David Bernstein writes in 2014: According this article, ADL surveys show that “approximately 12 percent of Americans hold deeply entrenched anti-Semitic views.” However, over 30% of African Americans and Latinos hold such views. Given that they are almost 30% of the population, this suggests that of the 12% of Americans who hold deeply entrenched anti-Semitic views, 9% or so are African Americans or Latinos. This means, in turn, of the 70% or so of the population that is not African American or Latino, only 3% hold deeply entrenched anti-Semitic views. Put another way, less than 5% of whites, Asians, and “others” (including Native Americans) combined hold deeply entrenched anti-Semitic views, compared to over 30% of African Americans and Latinos–or at least that’s the difference in percentages of those willing to express anti-Semitic attitudes to pollsters. Regardless, it seems odd given these numbers that Jews seem especially concerned about mostly phantom anti-Semitism emanating from white evangelical Christians, while being less concerned about anti-Semitism in core Democratic constituencies. But, as Ilya pointed out a few years back, “many studies show that people tend to devalue or ignore any information that makes their political adversaries look good, while overvaluing anything that looks bad.”
The article adds: “[Retiring ADL President Abe] Foxman attributes the persistence of anti-Semitism among African-Americans to denial of the problem and a dearth of black leaders speaking out against anti-Semitism. Among Latinos, the attitudes are seen as a holdover from Latin America, where traditional Catholic anti-Semitism persists and anti-Semitic attitudes are higher than in America. Once they acculturate to the United States, Latino anti-Semitism declines: Among first-generation immigrants, about 40 percent hold anti-Semitic attitudes; among those born here, the number falls to 20 percent. ”

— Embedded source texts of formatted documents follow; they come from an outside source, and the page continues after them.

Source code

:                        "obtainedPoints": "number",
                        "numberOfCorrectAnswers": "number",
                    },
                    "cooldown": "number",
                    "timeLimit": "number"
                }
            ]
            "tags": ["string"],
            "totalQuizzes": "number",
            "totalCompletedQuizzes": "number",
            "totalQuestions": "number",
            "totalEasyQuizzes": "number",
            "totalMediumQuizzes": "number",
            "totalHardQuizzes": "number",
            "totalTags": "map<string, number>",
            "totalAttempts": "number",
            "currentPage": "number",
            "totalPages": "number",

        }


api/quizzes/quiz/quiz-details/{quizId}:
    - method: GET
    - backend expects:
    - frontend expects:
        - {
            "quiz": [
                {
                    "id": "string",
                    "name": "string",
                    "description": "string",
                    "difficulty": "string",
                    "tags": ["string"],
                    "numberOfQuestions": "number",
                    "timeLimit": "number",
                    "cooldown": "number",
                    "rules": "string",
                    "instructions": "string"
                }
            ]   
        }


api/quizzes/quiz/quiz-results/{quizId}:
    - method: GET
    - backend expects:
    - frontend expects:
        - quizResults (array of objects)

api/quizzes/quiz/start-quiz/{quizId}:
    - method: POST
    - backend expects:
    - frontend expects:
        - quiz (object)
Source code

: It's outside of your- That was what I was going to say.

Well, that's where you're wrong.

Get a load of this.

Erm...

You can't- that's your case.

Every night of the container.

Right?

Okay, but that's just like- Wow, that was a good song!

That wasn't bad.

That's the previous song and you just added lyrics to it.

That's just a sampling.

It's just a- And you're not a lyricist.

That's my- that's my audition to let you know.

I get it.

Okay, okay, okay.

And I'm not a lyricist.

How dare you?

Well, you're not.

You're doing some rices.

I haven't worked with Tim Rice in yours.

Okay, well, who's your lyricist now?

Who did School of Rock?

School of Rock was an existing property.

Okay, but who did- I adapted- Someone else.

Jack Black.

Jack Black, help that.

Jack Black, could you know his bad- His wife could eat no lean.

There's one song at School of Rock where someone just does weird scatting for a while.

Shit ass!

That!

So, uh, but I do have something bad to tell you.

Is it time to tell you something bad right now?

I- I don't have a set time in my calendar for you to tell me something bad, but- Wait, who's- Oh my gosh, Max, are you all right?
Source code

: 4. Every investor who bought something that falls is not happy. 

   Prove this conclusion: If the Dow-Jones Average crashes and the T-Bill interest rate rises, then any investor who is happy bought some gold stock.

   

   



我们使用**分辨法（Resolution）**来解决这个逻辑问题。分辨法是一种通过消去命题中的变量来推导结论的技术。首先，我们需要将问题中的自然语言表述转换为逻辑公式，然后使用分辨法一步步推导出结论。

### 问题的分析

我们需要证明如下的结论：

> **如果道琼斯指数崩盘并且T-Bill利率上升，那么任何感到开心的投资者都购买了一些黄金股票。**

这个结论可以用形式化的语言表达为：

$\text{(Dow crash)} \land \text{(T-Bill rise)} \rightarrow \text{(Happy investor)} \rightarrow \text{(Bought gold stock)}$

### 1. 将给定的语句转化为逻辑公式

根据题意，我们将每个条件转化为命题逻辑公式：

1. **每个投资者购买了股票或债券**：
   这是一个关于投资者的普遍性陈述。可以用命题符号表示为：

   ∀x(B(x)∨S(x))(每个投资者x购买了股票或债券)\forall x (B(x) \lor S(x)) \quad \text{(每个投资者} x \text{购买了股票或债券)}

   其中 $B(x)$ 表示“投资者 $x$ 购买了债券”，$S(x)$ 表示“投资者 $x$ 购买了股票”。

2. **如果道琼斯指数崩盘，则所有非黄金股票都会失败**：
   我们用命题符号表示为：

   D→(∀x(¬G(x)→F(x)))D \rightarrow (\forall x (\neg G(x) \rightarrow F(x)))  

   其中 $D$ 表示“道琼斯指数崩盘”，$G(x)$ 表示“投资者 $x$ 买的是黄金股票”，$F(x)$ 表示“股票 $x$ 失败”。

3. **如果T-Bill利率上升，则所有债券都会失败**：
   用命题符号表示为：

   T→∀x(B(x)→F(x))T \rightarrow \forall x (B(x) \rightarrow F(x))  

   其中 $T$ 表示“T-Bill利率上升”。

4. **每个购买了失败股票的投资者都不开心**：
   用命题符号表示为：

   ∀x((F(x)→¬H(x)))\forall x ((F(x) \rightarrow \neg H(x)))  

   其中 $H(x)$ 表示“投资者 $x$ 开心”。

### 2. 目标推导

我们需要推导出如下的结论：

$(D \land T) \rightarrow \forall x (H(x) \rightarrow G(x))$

UPDATE: A reader points me to the most recent ADL survey, from 2013, which shows a lower rate of black (22%) and Latino (36% foreign-born, 14% native-born) anti-Semitism than the article states. The 2011 data comes closer to matching the author’s assertion, but the overall figure there was not 12% but 15% overall, and 29% (not over 30%) for African Americans and 42 and 20% for foreign and native-born Latinos, respectively. The rates for whites were 8% and 9% in 2013 and 2011. So I’m not sure if the author is looking at different data, or just got his facts wrong. Nevertheless, the basic point, that “entrenched anti-Semitic views” are far more common among African Americans and Latinos than among others, still holds.